Instructions to follow - When you repeat the material, keep each line exact and omit the pictures.

+ + +

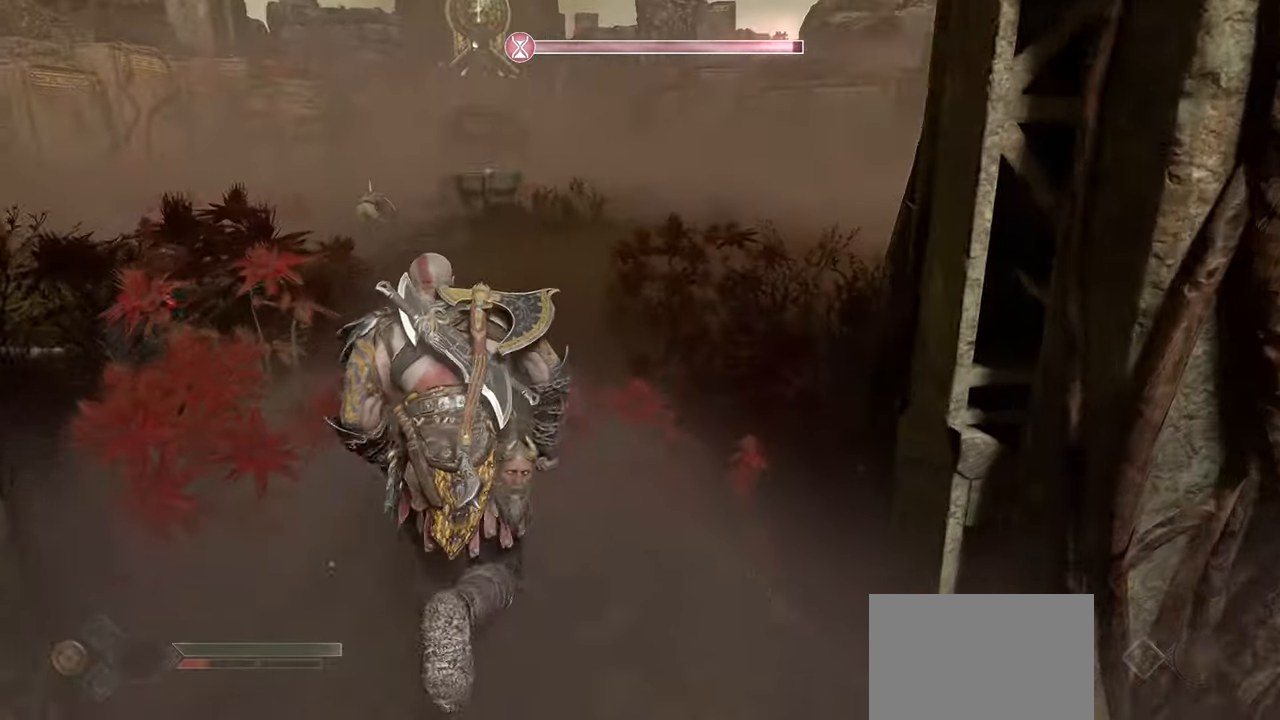
{"buttons": [], "left_stick": "up", "right_stick": "up-right", "events": [[400, "right_stick", "up-right"]]}
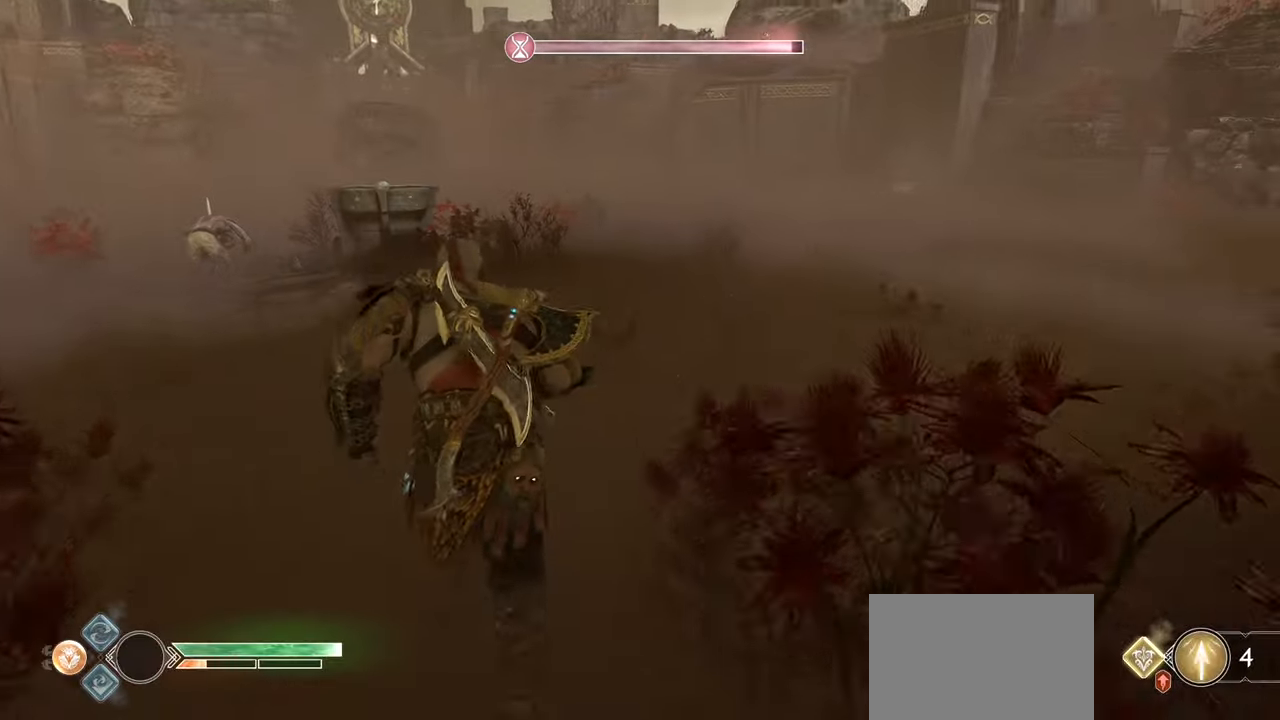
{"buttons": [], "left_stick": "up", "right_stick": "center", "events": [[67, "right_stick", "center"], [284, "right_stick", "up-right"], [501, "right_stick", "center"]]}
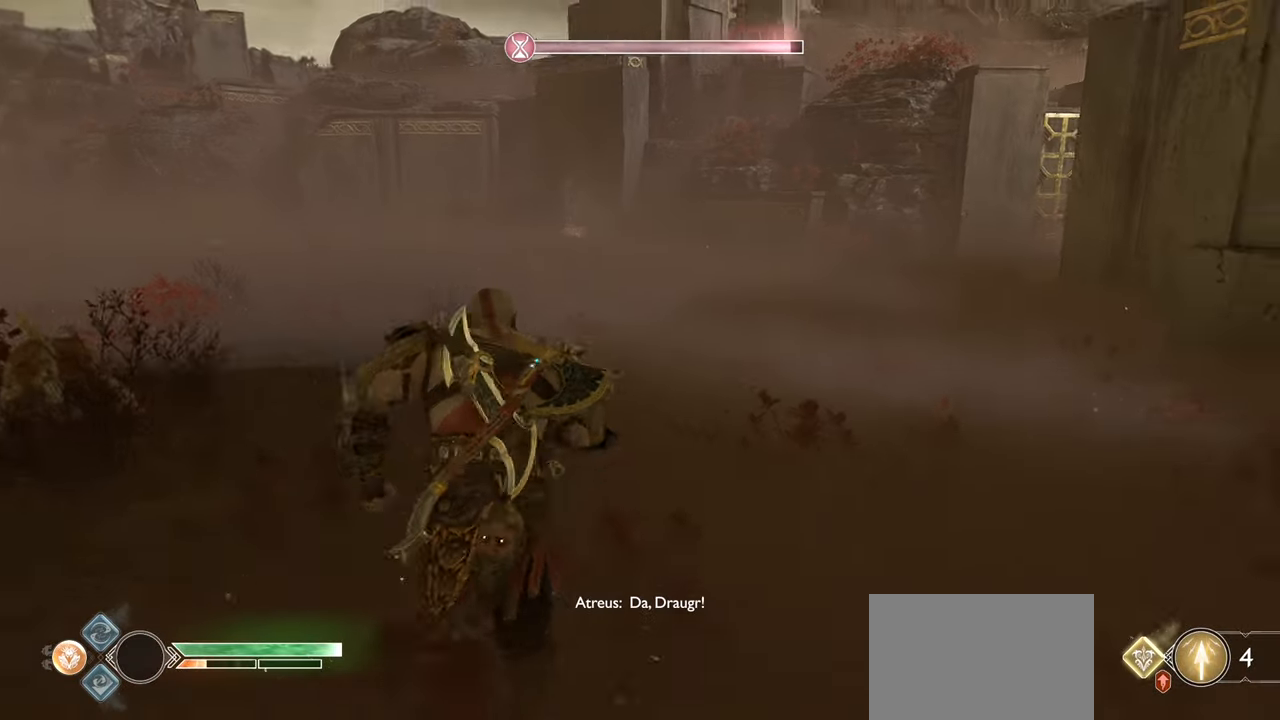
{"buttons": [], "left_stick": "up", "right_stick": "left", "events": [[217, "right_stick", "right"], [384, "right_stick", "center"], [450, "right_stick", "left"]]}
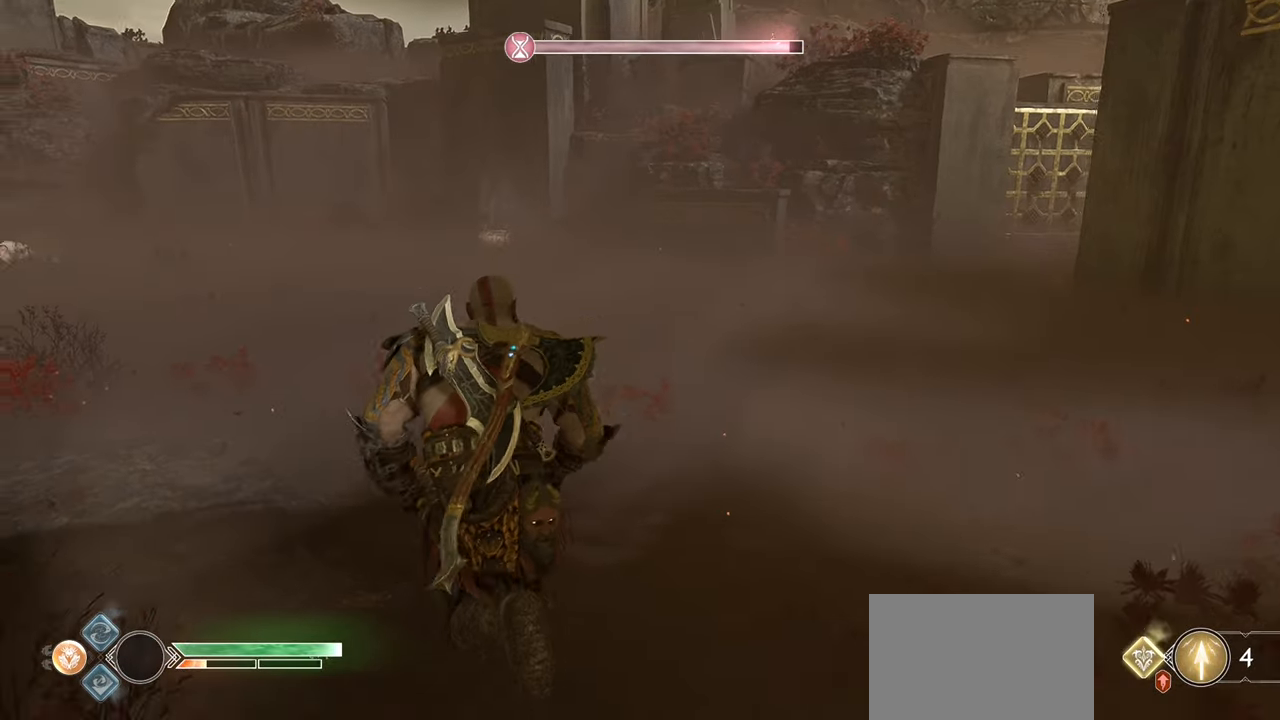
{"buttons": ["R3"], "left_stick": "up", "right_stick": "center", "events": [[234, "right_stick", "center"], [468, "R3", "down"]]}
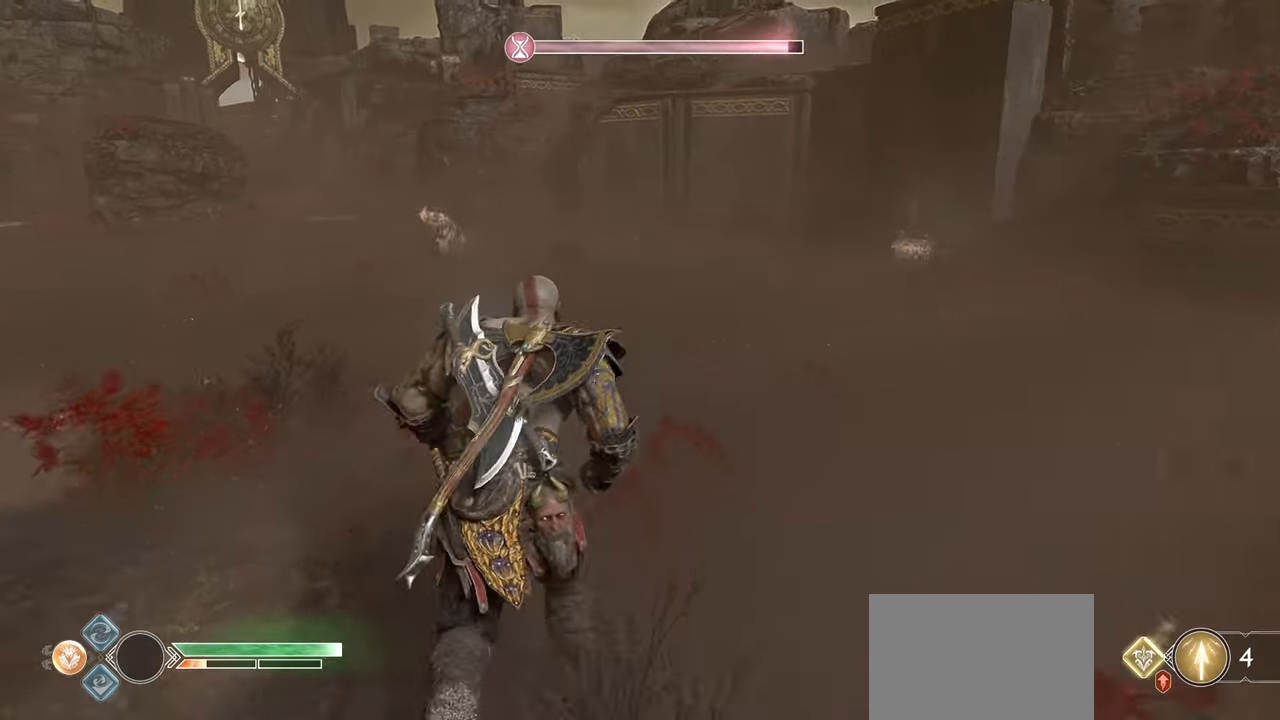
{"buttons": [], "left_stick": "up", "right_stick": "center", "events": [[83, "R3", "up"]]}
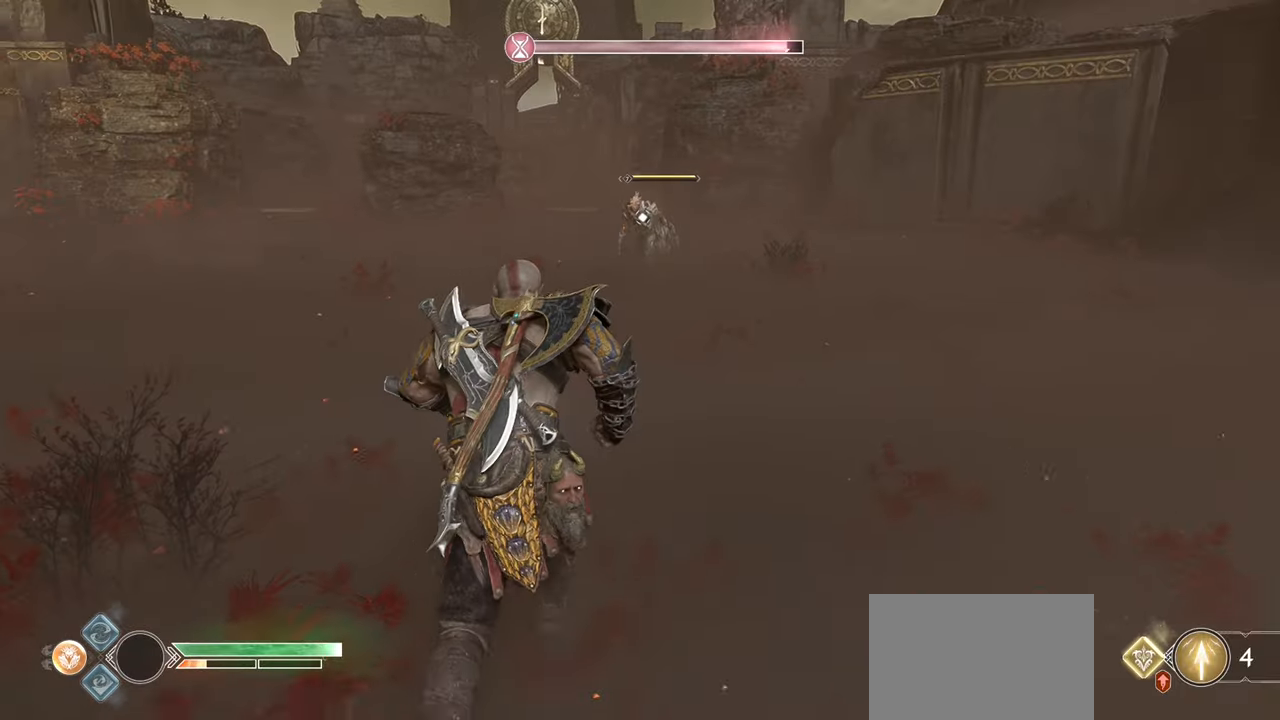
{"buttons": [], "left_stick": "up", "right_stick": "center", "events": []}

+ + +

Result below -
{"buttons": [], "left_stick": "up", "right_stick": "up-right", "events": [[400, "right_stick", "up-right"]]}
{"buttons": [], "left_stick": "up", "right_stick": "center", "events": [[67, "right_stick", "center"], [284, "right_stick", "up-right"], [501, "right_stick", "center"]]}
{"buttons": [], "left_stick": "up", "right_stick": "left", "events": [[217, "right_stick", "right"], [384, "right_stick", "center"], [450, "right_stick", "left"]]}
{"buttons": ["R3"], "left_stick": "up", "right_stick": "center", "events": [[234, "right_stick", "center"], [468, "R3", "down"]]}
{"buttons": [], "left_stick": "up", "right_stick": "center", "events": [[83, "R3", "up"]]}
{"buttons": [], "left_stick": "up", "right_stick": "center", "events": []}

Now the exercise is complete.